Wednesday, August 06, 2008

AU Recruiting Top Lawyers Over Sudan War Crimes Probe

KHARTOUM 5 August 2008 Sapa-AFP

AU RECRUITING TOP LAWYERS OVER SUDAN WAR CRIMES PROBE

The African Union said it is drawing up a list of top lawyers to probe the situation in Sudan after the International Criminal Court prosecutor accused President Omar al-Beshir of genocide in Darfur.

"We have decided to create a panel of eminent lawyers which would come to work in Sudan.
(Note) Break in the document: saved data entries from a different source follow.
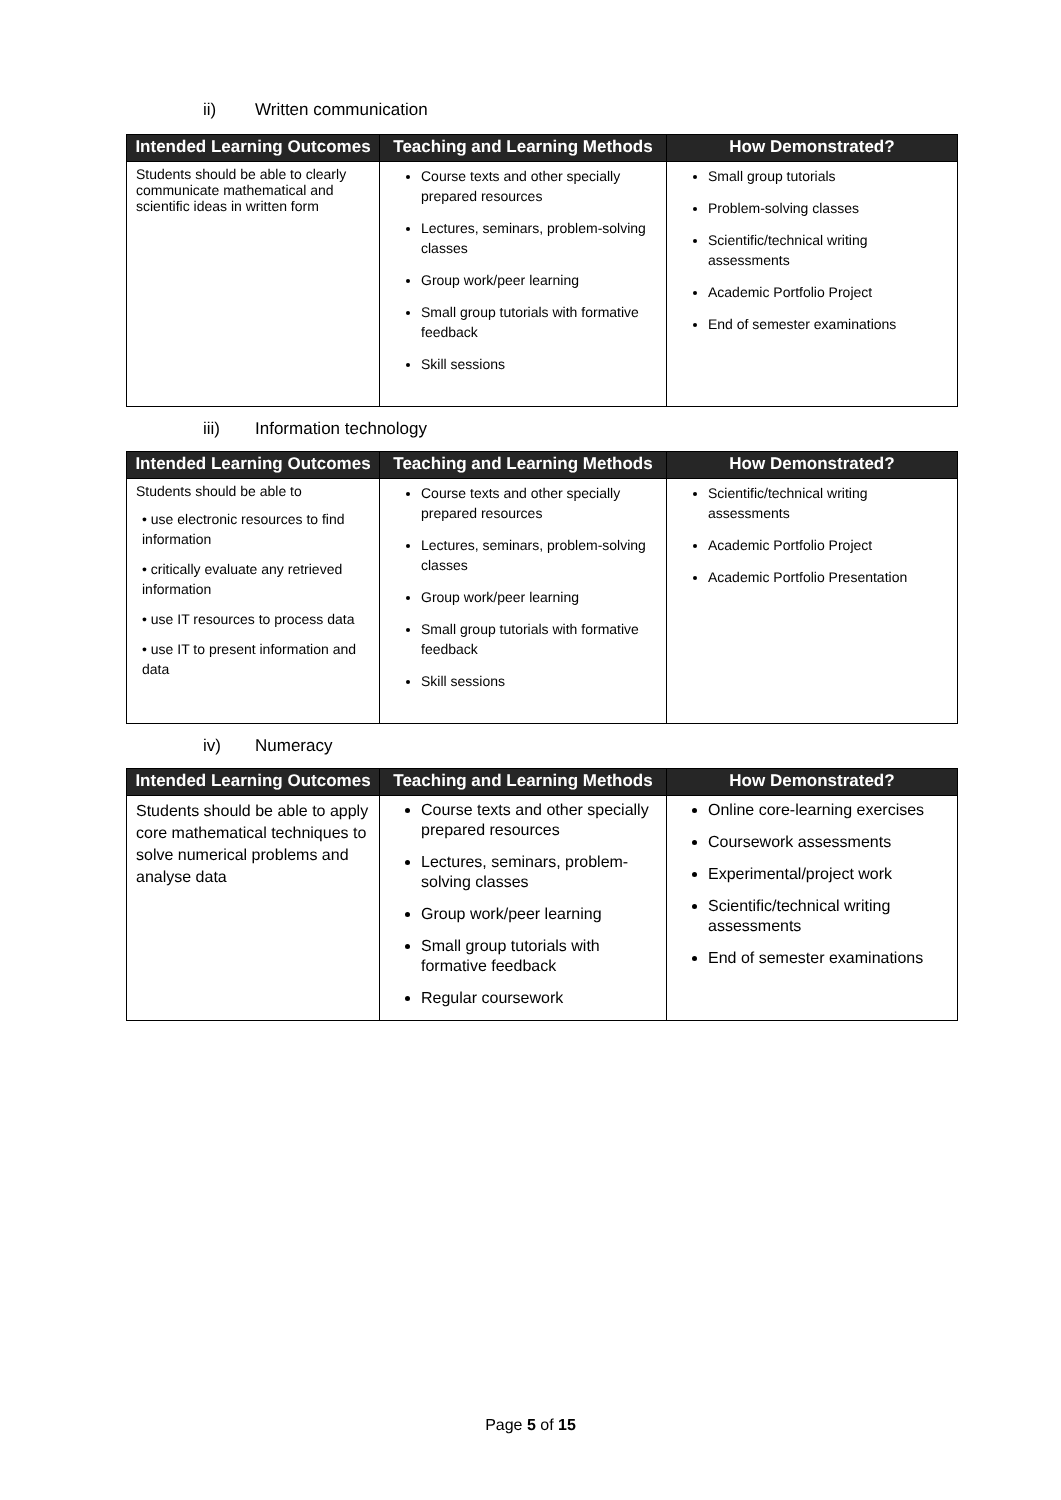ii) Written communication
| Intended Learning Outcomes | Teaching and Learning Methods | How Demonstrated? |
| --- | --- | --- |
| Students should be able to clearly communicate mathematical and scientific ideas in written form | Course texts and other specially prepared resources Lectures, seminars, problem-solving classes Group work/peer learning Small group tutorials with formative feedback Skill sessions | Small group tutorials Problem-solving classes Scientific/technical writing assessments Academic Portfolio Project End of semester examinations |
iii) Information technology
| Intended Learning Outcomes | Teaching and Learning Methods | How Demonstrated? |
| --- | --- | --- |
| Students should be able to • use electronic resources to find information • critically evaluate any retrieved information • use IT resources to process data • use IT to present information and data | Course texts and other specially prepared resources Lectures, seminars, problem-solving classes Group work/peer learning Small group tutorials with formative feedback Skill sessions | Scientific/technical writing assessments Academic Portfolio Project Academic Portfolio Presentation |
iv) Numeracy
| Intended Learning Outcomes | Teaching and Learning Methods | How Demonstrated? |
| --- | --- | --- |
| Students should be able to apply core mathematical techniques to solve numerical problems and analyse data | Course texts and other specially prepared resources Lectures, seminars, problem-solving classes Group work/peer learning Small group tutorials with formative feedback Regular coursework | Online core-learning exercises Coursework assessments Experimental/project work Scientific/technical writing assessments End of semester examinations |
Page 5 of 15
This has been fully accepted by Sudan," AU commission chairman Jean Ping told AFP in an interview on Monday.

Ping has warned that a request from the ICC prosecutor to arrest Beshir for alleged genocide, war crimes and crimes against humanity over the conflict in Darfur had thrown "more oil in the fire."

On July 21, the African Union called on the UN Security Council to delay a decision by the ICC on whether to indict Beshir and urged the Sudanese government to investigate human rights violations in Darfur without delay.

The Rome Statute allows the 15-member body to defer any ICC
investigation or prosecution by a renewable period of 12 months.

Ping said a team of "respected Africans" would come to Sudan "as soon as possible... to examine the situation, investigate themselves.

He said the lawyers would conduct a similar investigation to that of The Hague-based court in order to show "what the ICC did or did not do."

"We are going ourselves to investigate and work closely with the Sudanese government," he said. "Some of them may come from Africa, some of them may come from universities in England, in America, everywhere.

AU officials said the team would number seven to 10.

Last Saturday, Ugandan President Yoweri Museveni, who took power through a military coup three years before Beshir seized power in 1989, said the AU should itself probe war crimes allegations against the Sudanese ruler.

On July 14, ICC prosecutor Luis Moreno-Ocampo accused Beshir of ordering his forces to annihilate three non-Arab groups in Darfur, masterminding murder, torture, pillaging and using rape to commit genocide.

If approved, the ICC indictment would be the first issued by the ICC against a sitting head of state.

Despite past promises, credible trials in Sudan for alleged rights abuses in Darfur - which would see the ICC drop its charges-have failed to emerge.

According to the United Nations, up to 300,000 people have died and more than 2.2 million have fled their homes since ethnic minority rebels first rose up against the Arab-dominated regime in Khartoum in February 2003. Sudan says 10,000 have been killed.

Far from the angry reprisals that some predicted against UN
peacekeepers in Darfur or mass demonstrations, Sudan has been pressing ahead with a diplomatic campaign, harnessing chiefly Arab and African support, to freeze possible proceedings.

In renewing the joint AU-UN Darfur peacekeeping force's mandate last week, the Security Council noted concern that any indictment of Beshir might jeopardise peace efforts.